Sunday, June 7, 2009

Straw bale gardens

After getting some detailed instructions I decided to experiment with some straw bale gardens in order to bypass having to break up any more sod. Even though our front yard was tilled early this Spring the silt soil managed to stitch itself back together into a rock like substance that seems more suitable for a parking lot than growing anything. The exceptions to that are the areas that we covered with 12-16 inches of wood chips, manure, and anything we could steal from our neighbor's garden waste bins three years ago. That soil is now loose, deep, and fertile. It holds water and grows enormous fruitful plants.

You can see instructions for straw bale gardening at our discussion group Pictures can be seen by clicking on the photos at the top of the blog.


  1. you mentioned adding nitrogen to the bale to start or finish fermentation?

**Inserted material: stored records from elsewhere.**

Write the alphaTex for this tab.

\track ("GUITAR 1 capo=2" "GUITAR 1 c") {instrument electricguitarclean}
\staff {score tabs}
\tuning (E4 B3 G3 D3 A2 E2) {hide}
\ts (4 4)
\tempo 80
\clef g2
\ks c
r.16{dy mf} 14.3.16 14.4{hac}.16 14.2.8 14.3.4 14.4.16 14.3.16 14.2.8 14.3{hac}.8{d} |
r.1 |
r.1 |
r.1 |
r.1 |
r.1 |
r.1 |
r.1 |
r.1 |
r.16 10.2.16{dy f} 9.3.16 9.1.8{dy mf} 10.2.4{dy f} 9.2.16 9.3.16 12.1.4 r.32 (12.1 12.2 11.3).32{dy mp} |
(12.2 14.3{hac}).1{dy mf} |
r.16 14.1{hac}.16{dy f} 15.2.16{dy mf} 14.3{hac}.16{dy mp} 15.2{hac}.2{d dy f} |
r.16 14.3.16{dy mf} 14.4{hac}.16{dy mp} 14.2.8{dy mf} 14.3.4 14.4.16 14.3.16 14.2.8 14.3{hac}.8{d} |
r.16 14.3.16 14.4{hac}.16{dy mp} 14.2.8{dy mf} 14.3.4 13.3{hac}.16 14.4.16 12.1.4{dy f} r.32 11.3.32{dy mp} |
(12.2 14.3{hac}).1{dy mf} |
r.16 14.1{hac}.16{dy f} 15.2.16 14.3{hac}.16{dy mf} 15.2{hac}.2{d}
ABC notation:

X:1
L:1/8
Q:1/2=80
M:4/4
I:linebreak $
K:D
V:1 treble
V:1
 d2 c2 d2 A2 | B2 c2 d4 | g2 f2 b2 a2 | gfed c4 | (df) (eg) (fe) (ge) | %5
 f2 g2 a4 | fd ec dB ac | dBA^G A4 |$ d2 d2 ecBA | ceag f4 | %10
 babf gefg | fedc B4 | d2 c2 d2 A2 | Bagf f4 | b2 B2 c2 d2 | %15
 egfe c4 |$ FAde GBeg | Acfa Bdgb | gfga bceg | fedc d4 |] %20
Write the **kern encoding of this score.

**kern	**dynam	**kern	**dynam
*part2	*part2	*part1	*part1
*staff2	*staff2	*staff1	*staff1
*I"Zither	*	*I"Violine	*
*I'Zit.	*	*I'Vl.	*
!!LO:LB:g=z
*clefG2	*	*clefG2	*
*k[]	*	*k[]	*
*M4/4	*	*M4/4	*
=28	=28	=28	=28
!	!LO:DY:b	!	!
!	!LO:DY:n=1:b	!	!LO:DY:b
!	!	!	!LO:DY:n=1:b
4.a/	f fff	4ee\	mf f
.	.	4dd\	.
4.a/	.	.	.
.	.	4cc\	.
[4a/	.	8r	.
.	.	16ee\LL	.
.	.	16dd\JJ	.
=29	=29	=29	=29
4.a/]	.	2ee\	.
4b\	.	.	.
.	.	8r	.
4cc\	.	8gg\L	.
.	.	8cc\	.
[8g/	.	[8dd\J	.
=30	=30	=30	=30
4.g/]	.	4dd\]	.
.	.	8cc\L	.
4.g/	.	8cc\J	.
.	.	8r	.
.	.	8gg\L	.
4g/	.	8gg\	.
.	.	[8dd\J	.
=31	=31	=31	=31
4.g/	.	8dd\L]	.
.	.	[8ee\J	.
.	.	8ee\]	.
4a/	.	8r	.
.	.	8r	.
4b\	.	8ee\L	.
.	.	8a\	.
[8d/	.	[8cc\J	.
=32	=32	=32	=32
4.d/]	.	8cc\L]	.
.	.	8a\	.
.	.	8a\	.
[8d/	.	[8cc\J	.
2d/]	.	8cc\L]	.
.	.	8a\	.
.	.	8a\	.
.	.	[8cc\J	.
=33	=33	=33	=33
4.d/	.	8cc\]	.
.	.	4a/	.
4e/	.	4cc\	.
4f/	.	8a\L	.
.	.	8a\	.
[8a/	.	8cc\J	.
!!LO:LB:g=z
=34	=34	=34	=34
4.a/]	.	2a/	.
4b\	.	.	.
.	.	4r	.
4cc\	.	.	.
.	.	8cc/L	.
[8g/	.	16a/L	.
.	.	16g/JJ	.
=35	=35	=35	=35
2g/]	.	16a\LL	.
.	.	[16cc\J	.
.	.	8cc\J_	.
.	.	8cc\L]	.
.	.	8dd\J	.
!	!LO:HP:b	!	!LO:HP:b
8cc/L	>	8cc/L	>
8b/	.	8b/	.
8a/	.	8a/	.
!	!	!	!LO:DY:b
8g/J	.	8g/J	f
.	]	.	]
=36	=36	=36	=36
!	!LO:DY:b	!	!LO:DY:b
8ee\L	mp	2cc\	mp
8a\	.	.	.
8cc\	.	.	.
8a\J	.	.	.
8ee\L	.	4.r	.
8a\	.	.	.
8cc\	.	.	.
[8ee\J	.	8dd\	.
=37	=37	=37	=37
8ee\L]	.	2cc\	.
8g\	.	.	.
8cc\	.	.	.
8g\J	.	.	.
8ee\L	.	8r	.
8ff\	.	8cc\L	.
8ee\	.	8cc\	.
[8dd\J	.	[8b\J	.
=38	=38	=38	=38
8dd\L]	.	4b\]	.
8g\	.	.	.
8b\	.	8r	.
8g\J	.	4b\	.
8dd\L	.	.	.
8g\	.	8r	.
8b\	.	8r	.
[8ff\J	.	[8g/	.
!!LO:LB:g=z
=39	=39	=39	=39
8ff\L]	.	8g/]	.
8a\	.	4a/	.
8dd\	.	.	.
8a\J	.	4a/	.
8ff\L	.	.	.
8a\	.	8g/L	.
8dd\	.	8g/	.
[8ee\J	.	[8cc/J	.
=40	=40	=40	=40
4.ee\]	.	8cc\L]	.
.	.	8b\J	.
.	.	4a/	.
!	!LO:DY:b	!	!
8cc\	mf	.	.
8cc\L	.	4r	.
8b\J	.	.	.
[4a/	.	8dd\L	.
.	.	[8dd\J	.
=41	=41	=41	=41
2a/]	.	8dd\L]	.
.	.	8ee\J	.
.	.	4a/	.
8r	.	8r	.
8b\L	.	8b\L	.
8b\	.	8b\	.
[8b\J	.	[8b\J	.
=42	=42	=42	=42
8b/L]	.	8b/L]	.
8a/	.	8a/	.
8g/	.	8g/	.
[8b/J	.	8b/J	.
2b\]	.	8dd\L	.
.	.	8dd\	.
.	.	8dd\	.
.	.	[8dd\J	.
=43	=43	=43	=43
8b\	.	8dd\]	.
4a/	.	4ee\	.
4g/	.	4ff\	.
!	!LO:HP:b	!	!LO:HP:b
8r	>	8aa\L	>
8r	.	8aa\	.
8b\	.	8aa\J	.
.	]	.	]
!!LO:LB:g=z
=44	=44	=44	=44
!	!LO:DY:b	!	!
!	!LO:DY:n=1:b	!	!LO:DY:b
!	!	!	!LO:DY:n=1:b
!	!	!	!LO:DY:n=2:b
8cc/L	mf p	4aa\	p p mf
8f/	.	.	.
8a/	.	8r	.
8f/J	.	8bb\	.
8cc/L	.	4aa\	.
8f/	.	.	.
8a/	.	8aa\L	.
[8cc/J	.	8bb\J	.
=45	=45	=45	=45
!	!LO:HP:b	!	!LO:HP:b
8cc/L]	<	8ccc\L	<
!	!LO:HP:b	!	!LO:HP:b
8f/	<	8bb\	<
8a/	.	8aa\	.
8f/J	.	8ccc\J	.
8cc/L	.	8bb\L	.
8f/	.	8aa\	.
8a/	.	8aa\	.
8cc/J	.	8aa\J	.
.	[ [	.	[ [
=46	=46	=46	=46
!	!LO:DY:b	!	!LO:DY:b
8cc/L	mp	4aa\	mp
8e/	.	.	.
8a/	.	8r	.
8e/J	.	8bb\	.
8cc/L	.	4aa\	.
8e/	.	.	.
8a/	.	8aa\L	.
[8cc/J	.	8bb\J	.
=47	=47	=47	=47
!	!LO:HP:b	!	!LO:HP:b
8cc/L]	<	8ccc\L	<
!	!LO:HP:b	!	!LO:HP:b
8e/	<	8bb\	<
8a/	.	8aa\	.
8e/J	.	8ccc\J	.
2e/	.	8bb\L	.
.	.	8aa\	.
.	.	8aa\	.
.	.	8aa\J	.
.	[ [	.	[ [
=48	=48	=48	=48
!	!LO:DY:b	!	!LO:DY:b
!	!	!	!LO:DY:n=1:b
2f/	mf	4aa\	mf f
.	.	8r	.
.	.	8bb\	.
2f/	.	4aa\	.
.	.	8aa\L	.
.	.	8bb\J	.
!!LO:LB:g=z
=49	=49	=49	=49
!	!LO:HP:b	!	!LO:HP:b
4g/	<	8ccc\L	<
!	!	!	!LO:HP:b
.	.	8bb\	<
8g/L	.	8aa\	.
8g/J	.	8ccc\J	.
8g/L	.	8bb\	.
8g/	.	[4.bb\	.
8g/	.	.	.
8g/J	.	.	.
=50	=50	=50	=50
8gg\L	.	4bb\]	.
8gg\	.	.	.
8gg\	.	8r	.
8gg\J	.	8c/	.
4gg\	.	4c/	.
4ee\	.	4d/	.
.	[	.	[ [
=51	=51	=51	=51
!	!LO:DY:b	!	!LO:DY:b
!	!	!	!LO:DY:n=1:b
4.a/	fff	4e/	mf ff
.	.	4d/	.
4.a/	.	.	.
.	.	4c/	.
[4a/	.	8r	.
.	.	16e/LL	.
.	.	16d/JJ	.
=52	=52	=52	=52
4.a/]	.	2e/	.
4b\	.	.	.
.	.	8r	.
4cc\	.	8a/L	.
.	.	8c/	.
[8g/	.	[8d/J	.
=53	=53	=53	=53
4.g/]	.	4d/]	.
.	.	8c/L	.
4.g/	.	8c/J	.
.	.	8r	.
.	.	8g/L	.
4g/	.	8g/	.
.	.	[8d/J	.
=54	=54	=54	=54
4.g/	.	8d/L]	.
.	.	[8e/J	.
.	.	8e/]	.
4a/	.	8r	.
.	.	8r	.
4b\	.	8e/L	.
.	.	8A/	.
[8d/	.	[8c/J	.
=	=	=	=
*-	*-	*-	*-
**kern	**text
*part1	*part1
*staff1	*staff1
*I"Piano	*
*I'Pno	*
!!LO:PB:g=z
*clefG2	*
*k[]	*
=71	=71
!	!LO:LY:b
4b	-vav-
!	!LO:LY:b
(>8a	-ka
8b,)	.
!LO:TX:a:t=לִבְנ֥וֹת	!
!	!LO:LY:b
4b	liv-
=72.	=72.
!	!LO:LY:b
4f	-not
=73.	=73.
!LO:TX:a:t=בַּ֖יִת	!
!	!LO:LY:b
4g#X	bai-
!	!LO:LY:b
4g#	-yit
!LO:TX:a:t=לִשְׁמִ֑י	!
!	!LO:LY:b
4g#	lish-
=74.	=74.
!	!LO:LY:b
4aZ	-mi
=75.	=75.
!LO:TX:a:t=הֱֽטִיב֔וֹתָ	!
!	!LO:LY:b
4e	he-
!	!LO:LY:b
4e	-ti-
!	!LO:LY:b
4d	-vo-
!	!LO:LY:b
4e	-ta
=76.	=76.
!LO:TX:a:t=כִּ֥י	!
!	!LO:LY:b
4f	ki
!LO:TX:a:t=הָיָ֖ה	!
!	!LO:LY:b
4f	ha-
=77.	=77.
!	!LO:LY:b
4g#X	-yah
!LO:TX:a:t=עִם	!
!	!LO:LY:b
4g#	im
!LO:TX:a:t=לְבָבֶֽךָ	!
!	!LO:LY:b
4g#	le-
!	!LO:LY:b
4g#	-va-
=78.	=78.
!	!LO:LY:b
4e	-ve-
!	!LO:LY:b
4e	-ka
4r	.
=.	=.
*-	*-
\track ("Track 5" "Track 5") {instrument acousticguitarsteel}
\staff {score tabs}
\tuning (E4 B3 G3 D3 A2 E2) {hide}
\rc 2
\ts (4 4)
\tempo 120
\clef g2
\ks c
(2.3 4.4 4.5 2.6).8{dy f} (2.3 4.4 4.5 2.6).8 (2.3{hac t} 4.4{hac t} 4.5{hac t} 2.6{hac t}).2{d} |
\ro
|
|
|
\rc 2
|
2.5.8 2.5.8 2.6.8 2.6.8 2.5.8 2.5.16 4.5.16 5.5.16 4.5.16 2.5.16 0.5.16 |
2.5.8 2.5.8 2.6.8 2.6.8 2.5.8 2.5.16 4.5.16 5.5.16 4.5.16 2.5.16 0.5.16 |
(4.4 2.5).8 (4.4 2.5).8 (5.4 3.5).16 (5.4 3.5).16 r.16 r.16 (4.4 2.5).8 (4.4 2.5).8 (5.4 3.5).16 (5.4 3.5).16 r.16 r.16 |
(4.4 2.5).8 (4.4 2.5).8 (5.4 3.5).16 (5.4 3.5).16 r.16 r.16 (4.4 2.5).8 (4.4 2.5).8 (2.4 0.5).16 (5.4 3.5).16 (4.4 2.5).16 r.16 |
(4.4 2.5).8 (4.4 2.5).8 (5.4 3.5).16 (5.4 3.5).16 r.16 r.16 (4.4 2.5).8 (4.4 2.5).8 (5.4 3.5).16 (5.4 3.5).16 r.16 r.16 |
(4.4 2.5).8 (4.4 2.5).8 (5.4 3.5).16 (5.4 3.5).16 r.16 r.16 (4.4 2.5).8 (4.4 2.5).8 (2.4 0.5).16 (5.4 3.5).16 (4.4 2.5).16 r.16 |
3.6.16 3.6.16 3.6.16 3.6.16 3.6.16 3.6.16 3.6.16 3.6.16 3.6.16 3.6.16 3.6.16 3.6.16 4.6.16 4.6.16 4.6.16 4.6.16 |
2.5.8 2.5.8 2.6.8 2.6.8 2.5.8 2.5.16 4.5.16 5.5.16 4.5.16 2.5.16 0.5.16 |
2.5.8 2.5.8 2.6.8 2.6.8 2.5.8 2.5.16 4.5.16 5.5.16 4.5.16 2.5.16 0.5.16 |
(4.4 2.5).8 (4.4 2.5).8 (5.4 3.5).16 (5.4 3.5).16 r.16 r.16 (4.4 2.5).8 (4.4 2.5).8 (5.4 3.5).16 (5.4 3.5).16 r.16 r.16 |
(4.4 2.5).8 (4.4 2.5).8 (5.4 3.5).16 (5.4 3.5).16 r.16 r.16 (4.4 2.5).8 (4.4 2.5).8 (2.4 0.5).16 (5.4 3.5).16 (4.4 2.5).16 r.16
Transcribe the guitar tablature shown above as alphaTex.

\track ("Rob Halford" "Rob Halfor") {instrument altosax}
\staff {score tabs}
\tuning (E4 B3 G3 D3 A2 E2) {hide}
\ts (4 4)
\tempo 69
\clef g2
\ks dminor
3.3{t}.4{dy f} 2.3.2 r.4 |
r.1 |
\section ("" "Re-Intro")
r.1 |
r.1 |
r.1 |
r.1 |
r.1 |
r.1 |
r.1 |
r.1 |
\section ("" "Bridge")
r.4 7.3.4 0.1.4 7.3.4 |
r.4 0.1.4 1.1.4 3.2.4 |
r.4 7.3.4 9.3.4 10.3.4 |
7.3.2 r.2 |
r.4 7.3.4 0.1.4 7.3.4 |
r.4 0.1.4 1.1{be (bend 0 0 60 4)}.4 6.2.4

Why is that?

  2. Initially the bacteria and molds that breakdown the raw ingredients into "compost" need nitrogen to grow. Making compost requires balanced carbon to nitrogen in order to sustain the organisms that break down organic matter. Feeding the straw or hay bales nitrogen converts it from wood into a living "soil" suitable for growing plants.

  3. The straw bales are now getting planted. They're still a little hot, about 100 degrees but not too hot to plant. Go to the album at the top of the page and check it out.